*** Opening of DATA IN THIS EXERCISE ***

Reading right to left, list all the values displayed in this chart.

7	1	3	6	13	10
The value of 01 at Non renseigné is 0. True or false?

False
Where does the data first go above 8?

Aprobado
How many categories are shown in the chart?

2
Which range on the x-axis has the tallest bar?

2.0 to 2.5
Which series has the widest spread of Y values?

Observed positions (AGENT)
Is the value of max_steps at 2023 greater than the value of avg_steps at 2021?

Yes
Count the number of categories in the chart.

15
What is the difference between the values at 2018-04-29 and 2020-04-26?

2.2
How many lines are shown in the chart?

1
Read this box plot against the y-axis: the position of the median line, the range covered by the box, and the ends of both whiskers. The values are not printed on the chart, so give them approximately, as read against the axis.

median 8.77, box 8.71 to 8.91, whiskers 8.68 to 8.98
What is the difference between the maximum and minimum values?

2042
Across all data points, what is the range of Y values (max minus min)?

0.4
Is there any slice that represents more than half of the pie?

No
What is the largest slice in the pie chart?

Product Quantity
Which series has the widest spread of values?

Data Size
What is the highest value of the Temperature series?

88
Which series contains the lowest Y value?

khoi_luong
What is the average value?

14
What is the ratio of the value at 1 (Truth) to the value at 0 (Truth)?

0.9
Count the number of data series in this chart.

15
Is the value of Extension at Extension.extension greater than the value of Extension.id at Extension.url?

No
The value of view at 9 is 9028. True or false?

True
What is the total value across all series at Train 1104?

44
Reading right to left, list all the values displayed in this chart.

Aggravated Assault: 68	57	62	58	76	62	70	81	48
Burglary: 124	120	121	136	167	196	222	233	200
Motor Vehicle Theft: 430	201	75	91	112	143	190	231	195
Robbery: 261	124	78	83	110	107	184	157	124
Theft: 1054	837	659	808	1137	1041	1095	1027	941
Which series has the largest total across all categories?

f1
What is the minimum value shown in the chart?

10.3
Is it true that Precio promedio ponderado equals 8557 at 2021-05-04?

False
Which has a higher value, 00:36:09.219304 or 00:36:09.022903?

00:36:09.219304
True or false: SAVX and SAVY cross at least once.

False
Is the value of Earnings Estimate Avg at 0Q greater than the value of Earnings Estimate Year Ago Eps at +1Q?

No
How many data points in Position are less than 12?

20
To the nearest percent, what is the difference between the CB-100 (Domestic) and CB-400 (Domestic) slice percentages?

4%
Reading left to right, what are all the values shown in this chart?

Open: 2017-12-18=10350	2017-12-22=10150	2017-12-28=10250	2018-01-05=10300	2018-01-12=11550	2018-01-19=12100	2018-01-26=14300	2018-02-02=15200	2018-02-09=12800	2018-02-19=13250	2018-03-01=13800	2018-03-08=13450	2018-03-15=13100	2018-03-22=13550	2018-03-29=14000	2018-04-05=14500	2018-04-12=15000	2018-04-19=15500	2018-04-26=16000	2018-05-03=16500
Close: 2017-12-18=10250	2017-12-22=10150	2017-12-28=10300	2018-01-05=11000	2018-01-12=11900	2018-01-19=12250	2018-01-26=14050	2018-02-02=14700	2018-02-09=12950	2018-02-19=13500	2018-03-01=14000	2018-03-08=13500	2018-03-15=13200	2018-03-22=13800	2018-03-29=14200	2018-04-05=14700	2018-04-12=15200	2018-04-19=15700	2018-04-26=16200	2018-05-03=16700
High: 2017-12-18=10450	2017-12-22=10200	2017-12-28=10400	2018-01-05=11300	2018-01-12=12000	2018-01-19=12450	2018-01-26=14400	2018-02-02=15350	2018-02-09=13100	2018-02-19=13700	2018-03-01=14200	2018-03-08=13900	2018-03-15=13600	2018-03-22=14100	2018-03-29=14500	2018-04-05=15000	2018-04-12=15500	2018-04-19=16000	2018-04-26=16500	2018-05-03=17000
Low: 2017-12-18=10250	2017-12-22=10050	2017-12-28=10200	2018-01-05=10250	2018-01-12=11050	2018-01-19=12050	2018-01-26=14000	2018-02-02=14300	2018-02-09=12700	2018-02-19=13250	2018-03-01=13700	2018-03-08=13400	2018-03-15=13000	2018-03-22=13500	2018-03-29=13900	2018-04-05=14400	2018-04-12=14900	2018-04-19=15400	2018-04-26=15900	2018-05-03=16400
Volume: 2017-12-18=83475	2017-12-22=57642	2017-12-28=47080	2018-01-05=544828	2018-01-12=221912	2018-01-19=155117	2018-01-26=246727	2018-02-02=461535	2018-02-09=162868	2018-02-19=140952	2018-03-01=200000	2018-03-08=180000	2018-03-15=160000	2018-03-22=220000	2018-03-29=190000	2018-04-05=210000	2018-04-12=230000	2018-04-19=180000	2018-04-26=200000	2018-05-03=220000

*** Close of DATA IN THIS EXERCISE ***

EXERCISE INSTRUCTIONS — Copy out all the records above word for word, keeping every line as it is.

OUTPUT BELOW —
Reading right to left, list all the values displayed in this chart.

7	1	3	6	13	10
The value of 01 at Non renseigné is 0. True or false?

False
Where does the data first go above 8?

Aprobado
How many categories are shown in the chart?

2
Which range on the x-axis has the tallest bar?

2.0 to 2.5
Which series has the widest spread of Y values?

Observed positions (AGENT)
Is the value of max_steps at 2023 greater than the value of avg_steps at 2021?

Yes
Count the number of categories in the chart.

15
What is the difference between the values at 2018-04-29 and 2020-04-26?

2.2
How many lines are shown in the chart?

1
Read this box plot against the y-axis: the position of the median line, the range covered by the box, and the ends of both whiskers. The values are not printed on the chart, so give them approximately, as read against the axis.

median 8.77, box 8.71 to 8.91, whiskers 8.68 to 8.98
What is the difference between the maximum and minimum values?

2042
Across all data points, what is the range of Y values (max minus min)?

0.4
Is there any slice that represents more than half of the pie?

No
What is the largest slice in the pie chart?

Product Quantity
Which series has the widest spread of values?

Data Size
What is the highest value of the Temperature series?

88
Which series contains the lowest Y value?

khoi_luong
What is the average value?

14
What is the ratio of the value at 1 (Truth) to the value at 0 (Truth)?

0.9
Count the number of data series in this chart.

15
Is the value of Extension at Extension.extension greater than the value of Extension.id at Extension.url?

No
The value of view at 9 is 9028. True or false?

True
What is the total value across all series at Train 1104?

44
Reading right to left, list all the values displayed in this chart.

Aggravated Assault: 68	57	62	58	76	62	70	81	48
Burglary: 124	120	121	136	167	196	222	233	200
Motor Vehicle Theft: 430	201	75	91	112	143	190	231	195
Robbery: 261	124	78	83	110	107	184	157	124
Theft: 1054	837	659	808	1137	1041	1095	1027	941
Which series has the largest total across all categories?

f1
What is the minimum value shown in the chart?

10.3
Is it true that Precio promedio ponderado equals 8557 at 2021-05-04?

False
Which has a higher value, 00:36:09.219304 or 00:36:09.022903?

00:36:09.219304
True or false: SAVX and SAVY cross at least once.

False
Is the value of Earnings Estimate Avg at 0Q greater than the value of Earnings Estimate Year Ago Eps at +1Q?

No
How many data points in Position are less than 12?

20
To the nearest percent, what is the difference between the CB-100 (Domestic) and CB-400 (Domestic) slice percentages?

4%
Reading left to right, what are all the values shown in this chart?

Open: 2017-12-18=10350	2017-12-22=10150	2017-12-28=10250	2018-01-05=10300	2018-01-12=11550	2018-01-19=12100	2018-01-26=14300	2018-02-02=15200	2018-02-09=12800	2018-02-19=13250	2018-03-01=13800	2018-03-08=13450	2018-03-15=13100	2018-03-22=13550	2018-03-29=14000	2018-04-05=14500	2018-04-12=15000	2018-04-19=15500	2018-04-26=16000	2018-05-03=16500
Close: 2017-12-18=10250	2017-12-22=10150	2017-12-28=10300	2018-01-05=11000	2018-01-12=11900	2018-01-19=12250	2018-01-26=14050	2018-02-02=14700	2018-02-09=12950	2018-02-19=13500	2018-03-01=14000	2018-03-08=13500	2018-03-15=13200	2018-03-22=13800	2018-03-29=14200	2018-04-05=14700	2018-04-12=15200	2018-04-19=15700	2018-04-26=16200	2018-05-03=16700
High: 2017-12-18=10450	2017-12-22=10200	2017-12-28=10400	2018-01-05=11300	2018-01-12=12000	2018-01-19=12450	2018-01-26=14400	2018-02-02=15350	2018-02-09=13100	2018-02-19=13700	2018-03-01=14200	2018-03-08=13900	2018-03-15=13600	2018-03-22=14100	2018-03-29=14500	2018-04-05=15000	2018-04-12=15500	2018-04-19=16000	2018-04-26=16500	2018-05-03=17000
Low: 2017-12-18=10250	2017-12-22=10050	2017-12-28=10200	2018-01-05=10250	2018-01-12=11050	2018-01-19=12050	2018-01-26=14000	2018-02-02=14300	2018-02-09=12700	2018-02-19=13250	2018-03-01=13700	2018-03-08=13400	2018-03-15=13000	2018-03-22=13500	2018-03-29=13900	2018-04-05=14400	2018-04-12=14900	2018-04-19=15400	2018-04-26=15900	2018-05-03=16400
Volume: 2017-12-18=83475	2017-12-22=57642	2017-12-28=47080	2018-01-05=544828	2018-01-12=221912	2018-01-19=155117	2018-01-26=246727	2018-02-02=461535	2018-02-09=162868	2018-02-19=140952	2018-03-01=200000	2018-03-08=180000	2018-03-15=160000	2018-03-22=220000	2018-03-29=190000	2018-04-05=210000	2018-04-12=230000	2018-04-19=180000	2018-04-26=200000	2018-05-03=220000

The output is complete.